Paris, Fondation LVMH, 22 septembre 2021 – 3 avril 2022
Lisa Bouraly
p. 178-179
Référence(s) :

«  La Collection Morozov – Icônes de l’art moderne  », Paris, Fondation LVMH, 22 septembre 2021 – 3 avril 2022

Texte intégral

1Depuis 2016, la Fondation Louis Vuitton s’est trouvé une spécialité parmi les types d’expositions à grand déploiement dont les budgets sont aujourd’hui rarement accessibles aux institutions publiques et qui ont la capacité de battre des records de fréquentation  : l’exposition des collections des grands industriels. Après «  La Collection Chtchoukine  » (2016) au record de 1,3 million de visiteurs, «  Être moderne: Le MoMA à Paris  » (2017), «  La Collection Courtauld  » (2019), la fondation, présidée par le collectionneur et troisième homme le plus riche du monde Bernard Arnault, termine sa programmation printanière 2022 avec «  La Collection Morozov  » qui enregistre 1,2 million de visiteurs.
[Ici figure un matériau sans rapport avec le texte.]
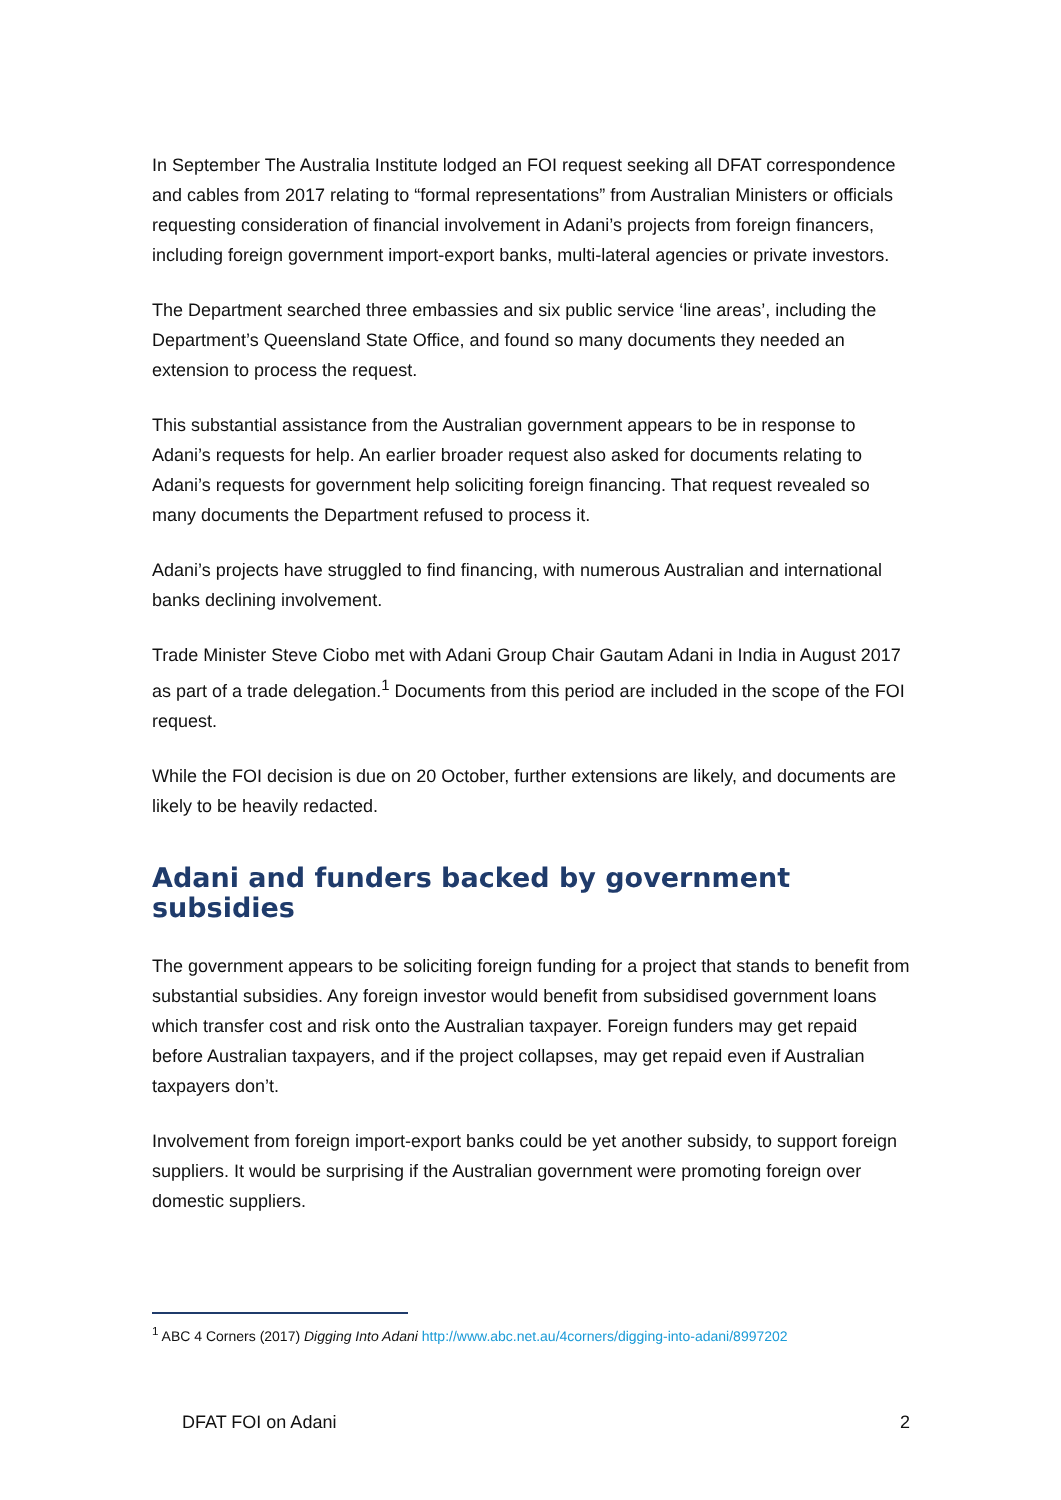In September The Australia Institute lodged an FOI request seeking all DFAT correspondence and cables from 2017 relating to “formal representations” from Australian Ministers or officials requesting consideration of financial involvement in Adani’s projects from foreign financers, including foreign government import-export banks, multi-lateral agencies or private investors.
The Department searched three embassies and six public service ‘line areas’, including the Department’s Queensland State Office, and found so many documents they needed an extension to process the request.
This substantial assistance from the Australian government appears to be in response to Adani’s requests for help. An earlier broader request also asked for documents relating to Adani’s requests for government help soliciting foreign financing. That request revealed so many documents the Department refused to process it.
Adani’s projects have struggled to find financing, with numerous Australian and international banks declining involvement.
Trade Minister Steve Ciobo met with Adani Group Chair Gautam Adani in India in August 2017 as part of a trade delegation.<sup>1</sup> Documents from this period are included in the scope of the FOI request.
While the FOI decision is due on 20 October, further extensions are likely, and documents are likely to be heavily redacted.
Adani and funders backed by government subsidies
The government appears to be soliciting foreign funding for a project that stands to benefit from substantial subsidies. Any foreign investor would benefit from subsidised government loans which transfer cost and risk onto the Australian taxpayer. Foreign funders may get repaid before Australian taxpayers, and if the project collapses, may get repaid even if Australian taxpayers don’t.
Involvement from foreign import-export banks could be yet another subsidy, to support foreign suppliers. It would be surprising if the Australian government were promoting foreign over domestic suppliers.
<sup>1</sup> ABC 4 Corners (2017) Digging Into Adani http://www.abc.net.au/4corners/digging-into-adani/8997202
DFAT FOI on Adani 2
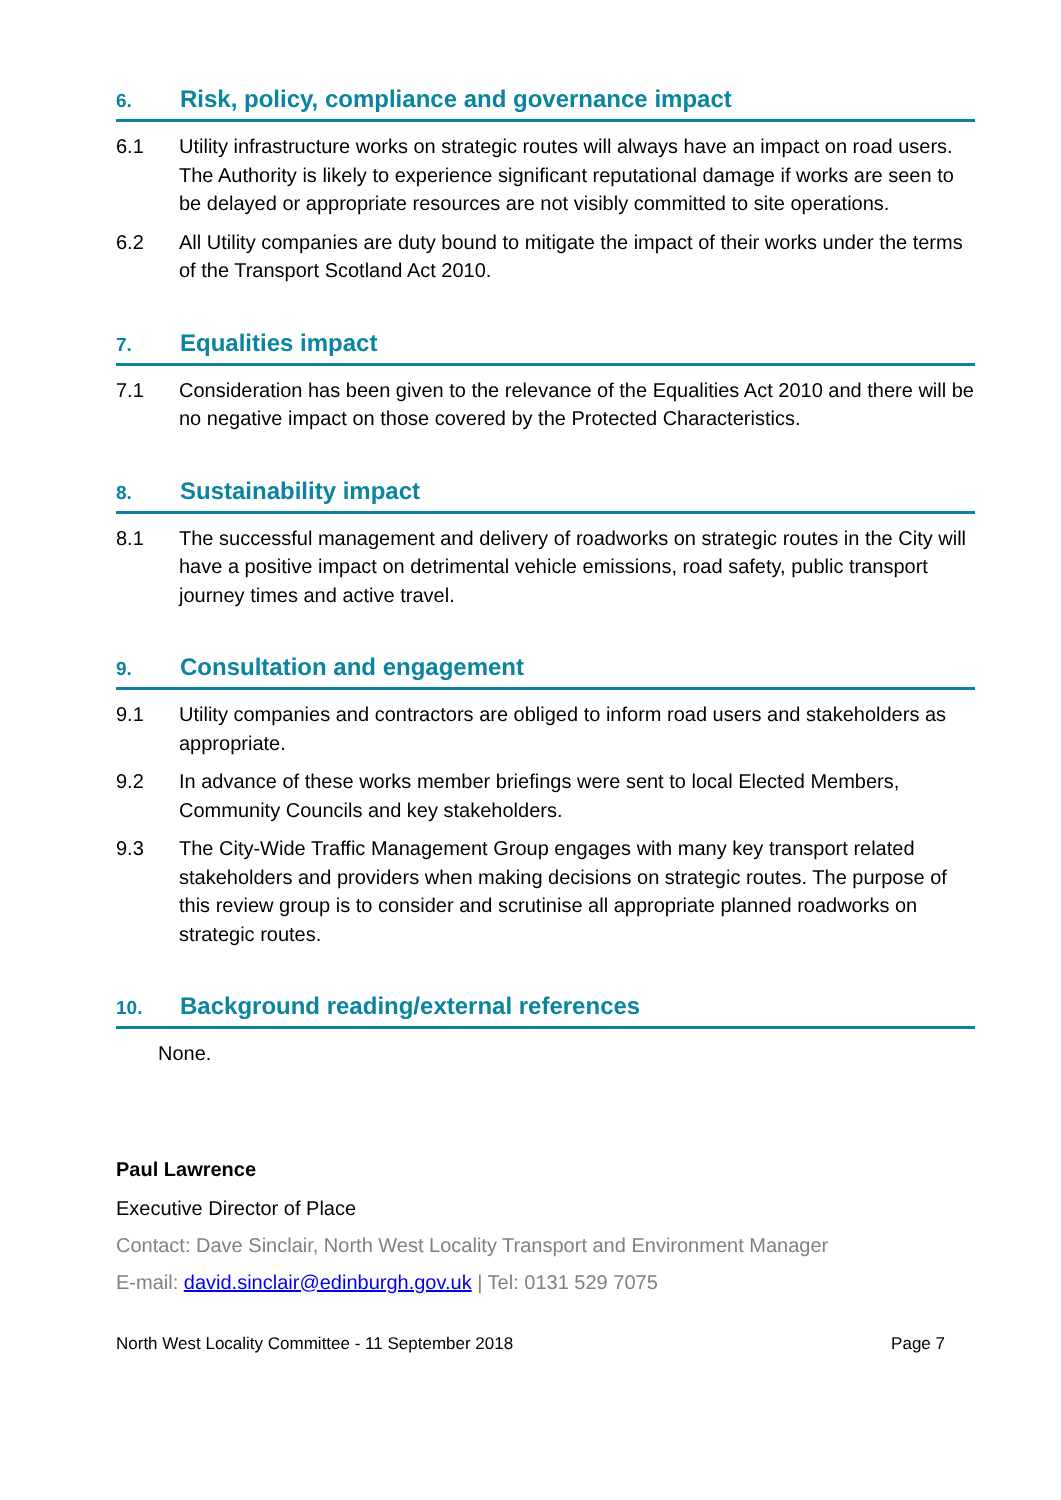6. Risk, policy, compliance and governance impact
6.1 Utility infrastructure works on strategic routes will always have an impact on road users. The Authority is likely to experience significant reputational damage if works are seen to be delayed or appropriate resources are not visibly committed to site operations.
6.2 All Utility companies are duty bound to mitigate the impact of their works under the terms of the Transport Scotland Act 2010.
7. Equalities impact
7.1 Consideration has been given to the relevance of the Equalities Act 2010 and there will be no negative impact on those covered by the Protected Characteristics.
8. Sustainability impact
8.1 The successful management and delivery of roadworks on strategic routes in the City will have a positive impact on detrimental vehicle emissions, road safety, public transport journey times and active travel.
9. Consultation and engagement
9.1 Utility companies and contractors are obliged to inform road users and stakeholders as appropriate.
9.2 In advance of these works member briefings were sent to local Elected Members, Community Councils and key stakeholders.
9.3 The City-Wide Traffic Management Group engages with many key transport related stakeholders and providers when making decisions on strategic routes. The purpose of this review group is to consider and scrutinise all appropriate planned roadworks on strategic routes.
10. Background reading/external references
None.
Paul Lawrence
Executive Director of Place
Contact: Dave Sinclair, North West Locality Transport and Environment Manager
E-mail: david.sinclair@edinburgh.gov.uk | Tel: 0131 529 7075
North West Locality Committee - 11 September 2018 Page 7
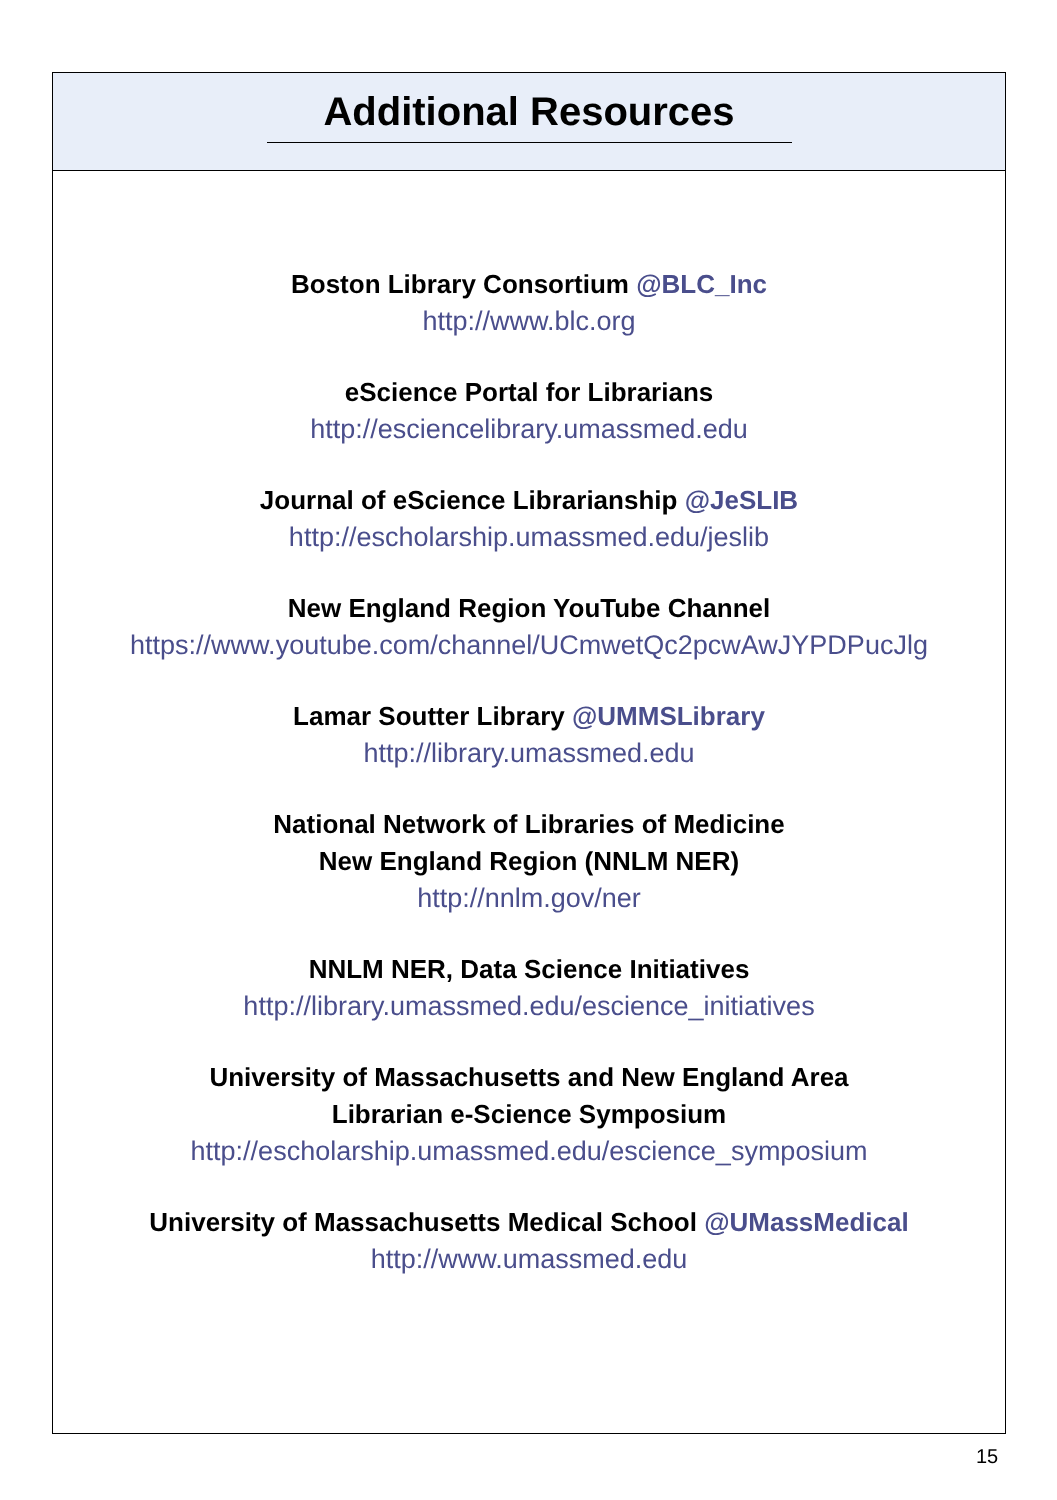Additional Resources
Boston Library Consortium @BLC_Inc
http://www.blc.org
eScience Portal for Librarians
http://esciencelibrary.umassmed.edu
Journal of eScience Librarianship @JeSLIB
http://escholarship.umassmed.edu/jeslib
New England Region YouTube Channel
https://www.youtube.com/channel/UCmwetQc2pcwAwJYPDPucJlg
Lamar Soutter Library @UMMSLibrary
http://library.umassmed.edu
National Network of Libraries of Medicine
New England Region (NNLM NER)
http://nnlm.gov/ner
NNLM NER, Data Science Initiatives
http://library.umassmed.edu/escience_initiatives
University of Massachusetts and New England Area
Librarian e-Science Symposium
http://escholarship.umassmed.edu/escience_symposium
University of Massachusetts Medical School @UMassMedical
http://www.umassmed.edu
15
2Ce deuxième volet de «  Icônes de l’art moderne  » inauguré avec «  La Collection Chtchoukine  » rassemble un corpus de plus de 200 œuvres d’artistes français ou européens (30) et russes (17) du début du 20e siècle. Le parcours sur deux niveaux et divisé en onze galeries guide le visiteur à travers le «  regard  » et «  l’audace visionnaire  » des frères Morozov, Mikhaïl et Ivan, formés à l’École des Beaux-Arts de Moscou et dont la famille a fait fortune dans le textile. La visite débute avec les portraits des mécènes, collaborateurs et membres de la famille Morozov, puis la succession de salles thématiques (les paysages, les natures mortes et le nu) et monographiques cherchent à illustrer leur rôle de «  découvreurs  » d’artistes français auxquels sont consacrées sept salles individuelles (Pierre Bonnard, Paul Gauguin, Paul Cézanne, Vincent Van Gogh, Henri Matisse, Maurice Denis et Aristide Maillol). Ainsi, l’aménagement semble vouloir à retracer le projet muséal que s’était donné les Morozov en reconstituant des regroupements d’œuvres tels qu’exposées dans leur hôtel particulier ouvert à l’époque au monde culturel moscovite. Cette intention se manifeste dès le début du parcours avec dans la salle 4 les œuvres commandées et achetées à Bonnard qui autrefois ornaient l’escalier principal.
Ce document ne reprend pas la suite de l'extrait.